"A Life is a Bowl of Multi-Colored Spaghetti" (Essay)

A tour brings people together and tears time apart. A hungry writer reflects on metaphors for the ties that bind.

I just finished an amazing tour. Yes, the shows were mostly good, the travel blessedly uneventful, weather and scenery from pleasant to spectacular. But there was one overarching theme that presented itself constantly from Day One til the driveway.

Connections. People. People I've never met previously. People I've recently gotten to know. People who I've known nearly all my life. People I've been friends with for over 20 years. People I haven't SEEN in over 30! Meals and libations, conversations and stories. Heaping portions of connections on the menu pretty much every night on the tour, in all manner of flavors and consistencies.

It's hard to explain just how intense the extremes are when touring solo. You can spend hours a day on your own - maybe with the radio or some other audio distraction, or as often happens with me, in silence with naught but the voices in my head living rent-free (an amusement unto itself obviously, given how often I wind up doing it!). Then I arrive at someone's house - old friends or complete strangers - or at a public performance space. And then there is hubbub and adrenaline and of course preparation for the stage. And at the end lots of conversations with people who've just had an experience that I in some way helped facilitate. Then it's off to bed to process it all. Get up, rinse and repeat. I often think about something that happened literally yesterday and it already feels like 3 or 4 days ago. There's enough intense that it makes time seem elastic instead of linear.

What's crazy is that with all the lead time that goes into planning MOST tour dates, there is plenty of time to look forward to a visit - reunion with friends, new experiences waiting, kindly strangers who already know far more of me than I do of them.

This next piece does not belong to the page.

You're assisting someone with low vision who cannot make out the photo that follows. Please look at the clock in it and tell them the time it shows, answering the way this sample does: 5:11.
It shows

If I'm lucky, I get to enjoy their stories, their town, their home, their humanity. It's an incredible gift to me from this calling that chose me.

So I got to play music - 4 shows - with my old friend and labelmate Michael DeLalla. A concert hosted by old friends Steve and Lindy, with other environmental engineering friends formerly from Virginia in the house too. All of whom I've known since they were dating, and all who now have kids planning for college. I met Louise, whose beautiful house, bean soup and incredible doll collection were a highlight. I had a couple beers inĀ  Nebraska with old high school musician friend John - we stay in touch well on Facebook, but hadn't been in the same place together since my junior year of high school. My minister friend Charlie and his wife Gail - lovely people and musicians - hadn't seen in over a decade. Mike and Sarah, friends from our church I hadn't seen since they retired and moved to Missouri eight years ago. The list goes on a long way - I stop only at the risk of omitting someone important, because each one is!

It went like that from the first day forward. I drove 1,200 miles the last two days working eastward towards a 3am arrival to my cozy warm old house. I had plenty of time to ruminate about these myriad threads in my life, overlapping from different eras, places and experiences. It's crazy, mixed up, and delicious, like a bowl of those crazy multi-colored vegetable spaghetti noodles. I guess if we are lucky, when all is said and done, and others contemplate the richness of the pasta dish of our lives, they will marvel at the exquisite and extraordinary art representing the fascinating overlapping threads of connections that we have woven.

It's rich and complex to contemplate (and it makes me hungry to do so!), but simply put, that's my life. I'm a lucky man. On to the northeast.